By Kevin Meyer
It's been just over two years since Anthony Weiner's first admission to behaving badly, leading to his resignation from Congress. At the time I was amazed at how many folks tried to rationalize his behavior, prompting me to write a post on The Character of a Weiner. I basically argued that character is character and comes from a single brain, so trying to rationalize acceptance of poor character in one area while hoping for good character in another is ridiculous.
Character is not divisible. Thought patterns in the brain are not
divisible. You cannot say a person has a high level of character in one
area and forgive a lack of character in another. You cannot say a
person can make great decisions in one aspect of life and be a complete
idiot in another. It's the same brain. The differences are made
consciously, and the fact that there are differences points directly at a
lack of character. That's especially true when it wasn't one lapse of
judgement but many. And we probably don't know everything yet.

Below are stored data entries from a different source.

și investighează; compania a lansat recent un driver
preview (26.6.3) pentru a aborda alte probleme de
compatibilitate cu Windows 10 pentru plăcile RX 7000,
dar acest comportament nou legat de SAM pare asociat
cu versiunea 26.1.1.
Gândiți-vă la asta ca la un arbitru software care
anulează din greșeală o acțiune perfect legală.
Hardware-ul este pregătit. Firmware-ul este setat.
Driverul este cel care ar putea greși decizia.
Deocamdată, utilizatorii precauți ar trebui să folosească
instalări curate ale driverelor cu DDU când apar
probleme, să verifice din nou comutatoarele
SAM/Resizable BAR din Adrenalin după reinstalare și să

Today's latest admission by Anthony Weiner, aka Carlos Danger, is a confirmation of my point. That was two years ago, and here we are. And once again we have some nuts that somehow believe that this is "simply about someone's personal sex life" and are completely oblivious to the bigger picture – such as Salon's Tracy Clark-Flory. Thankfully The New York Times already has a different opinion.
I've become pretty disgusted with politics and politicians, to the extent that this year I've purposely tried to ignore most of it to avoid wasting time and energy on something I can't truly affect. To a lurching libertarian like myself, a financial conservative but a social liberal, both major parties are equally pathetic. Democrats basically trying to eliminate personal responsibility and put everyone on the government dole, and the hypocrisy of Republicans yammering about smaller, less intrusive government – except when it comes to our love lives, bedrooms, and wombs. Kennedy and Reagan wouldn't recognize their parties.

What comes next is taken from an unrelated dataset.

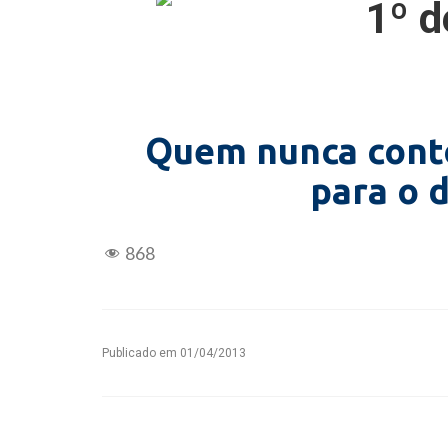
Quem nunca cont
para o d
868
Publicado em
01/04/2013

But when leadership and the critical character component of leadership become an issue, then you've touched a part of me that I care about deeply, and I can't resist proferring an opinion.
You see, Ms. Clark-Flory, this isn't about sex. This is about character. A critical aspect of leadership. Perhaps THE most critical.

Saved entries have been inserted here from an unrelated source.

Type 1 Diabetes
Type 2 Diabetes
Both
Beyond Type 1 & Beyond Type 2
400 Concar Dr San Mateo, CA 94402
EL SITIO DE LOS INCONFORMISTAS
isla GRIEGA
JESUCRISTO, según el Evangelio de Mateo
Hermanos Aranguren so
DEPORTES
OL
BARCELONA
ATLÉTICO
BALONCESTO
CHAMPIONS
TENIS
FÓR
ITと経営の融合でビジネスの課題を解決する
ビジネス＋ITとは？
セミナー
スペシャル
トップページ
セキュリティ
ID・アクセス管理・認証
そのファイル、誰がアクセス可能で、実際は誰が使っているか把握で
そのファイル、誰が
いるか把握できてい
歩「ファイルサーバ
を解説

Like all of us I'm not perfect. I've wronged people and made the occasional poor choice – thankfully not to the extent of Mr. Danger. But when I moved into a leadership position I received the trust of others and I very consciously began to hold myself to a higher standard. I felt that trust and responsibility, deeply, from when I had just one direct report to when I had a thousand. My decisions and actions influenced and affected lives and livelihoods.
Funny thing, I soon realized that even as an individual contributor, even in my personal life, I effectively had leadership responsibilities of a different form and should hold myself to higher standards at all times.
Similarly I judge the leadership ability of others, and whether I choose to be lead by them, by their character. And actions reveal character.
Character matters, Mr. Danger, because people have put their trust in you.
Character matters, Mr. Danger, because you can influence others.
Character matters, Mr. Danger, because you wield power – be it financial or authority or words.
Anthony Weiner, you were elected to be a leader. When you resigned you remained in a leadership position because to some less enlightened folks you were still influential. You convinced yourself that you could still hold a formal, elected leadership position – even while continuing to display a shocking lack of character.
Unfortunately you will always be Carlos Danger. And Mr. Danger does not have the character required for leadership.